Scan the records for the string "uploads" and copy every line that holds it.

[[ SUPPLIED RECORDS, beginning ]]

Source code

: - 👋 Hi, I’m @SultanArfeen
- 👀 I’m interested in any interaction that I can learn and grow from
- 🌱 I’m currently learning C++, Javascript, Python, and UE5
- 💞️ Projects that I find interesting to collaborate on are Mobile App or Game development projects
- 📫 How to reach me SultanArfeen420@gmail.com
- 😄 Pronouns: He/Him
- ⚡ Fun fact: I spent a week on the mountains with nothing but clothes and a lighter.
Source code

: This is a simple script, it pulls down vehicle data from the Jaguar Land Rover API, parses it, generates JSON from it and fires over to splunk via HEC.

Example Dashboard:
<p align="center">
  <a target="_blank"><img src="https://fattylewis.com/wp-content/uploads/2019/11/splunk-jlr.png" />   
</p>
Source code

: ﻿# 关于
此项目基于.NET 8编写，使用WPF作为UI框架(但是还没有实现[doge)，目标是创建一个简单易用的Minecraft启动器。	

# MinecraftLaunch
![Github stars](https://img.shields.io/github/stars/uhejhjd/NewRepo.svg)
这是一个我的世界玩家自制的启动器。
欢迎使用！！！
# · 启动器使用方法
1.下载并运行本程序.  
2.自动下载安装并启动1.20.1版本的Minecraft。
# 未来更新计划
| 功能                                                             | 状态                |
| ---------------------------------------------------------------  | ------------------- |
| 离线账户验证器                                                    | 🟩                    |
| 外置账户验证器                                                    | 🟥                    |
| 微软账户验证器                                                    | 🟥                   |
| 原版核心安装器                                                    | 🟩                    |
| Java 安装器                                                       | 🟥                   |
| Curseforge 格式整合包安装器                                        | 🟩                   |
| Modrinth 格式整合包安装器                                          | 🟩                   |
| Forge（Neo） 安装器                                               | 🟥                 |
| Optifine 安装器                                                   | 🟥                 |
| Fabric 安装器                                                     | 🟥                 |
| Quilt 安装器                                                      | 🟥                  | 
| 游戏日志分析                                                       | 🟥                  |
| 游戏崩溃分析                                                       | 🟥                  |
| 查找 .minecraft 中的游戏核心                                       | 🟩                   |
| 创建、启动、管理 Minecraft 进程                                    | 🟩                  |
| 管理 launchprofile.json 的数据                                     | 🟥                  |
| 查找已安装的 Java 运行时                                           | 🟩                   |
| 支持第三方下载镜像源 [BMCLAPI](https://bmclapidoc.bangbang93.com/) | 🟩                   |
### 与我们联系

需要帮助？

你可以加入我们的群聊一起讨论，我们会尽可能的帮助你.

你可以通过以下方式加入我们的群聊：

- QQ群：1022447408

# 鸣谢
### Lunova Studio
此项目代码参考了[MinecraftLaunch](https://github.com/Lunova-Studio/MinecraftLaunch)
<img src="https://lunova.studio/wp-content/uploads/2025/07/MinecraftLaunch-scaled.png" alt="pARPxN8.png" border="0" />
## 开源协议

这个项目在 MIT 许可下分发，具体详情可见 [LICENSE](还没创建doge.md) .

[[ SUPPLIED RECORDS, end ]]

■ **SOLUTION TO THE EXERCISE**
  <a target="_blank"><img src="https://fattylewis.com/wp-content/uploads/2019/11/splunk-jlr.png" />   
<img src="https://lunova.studio/wp-content/uploads/2025/07/MinecraftLaunch-scaled.png" alt="pARPxN8.png" border="0" />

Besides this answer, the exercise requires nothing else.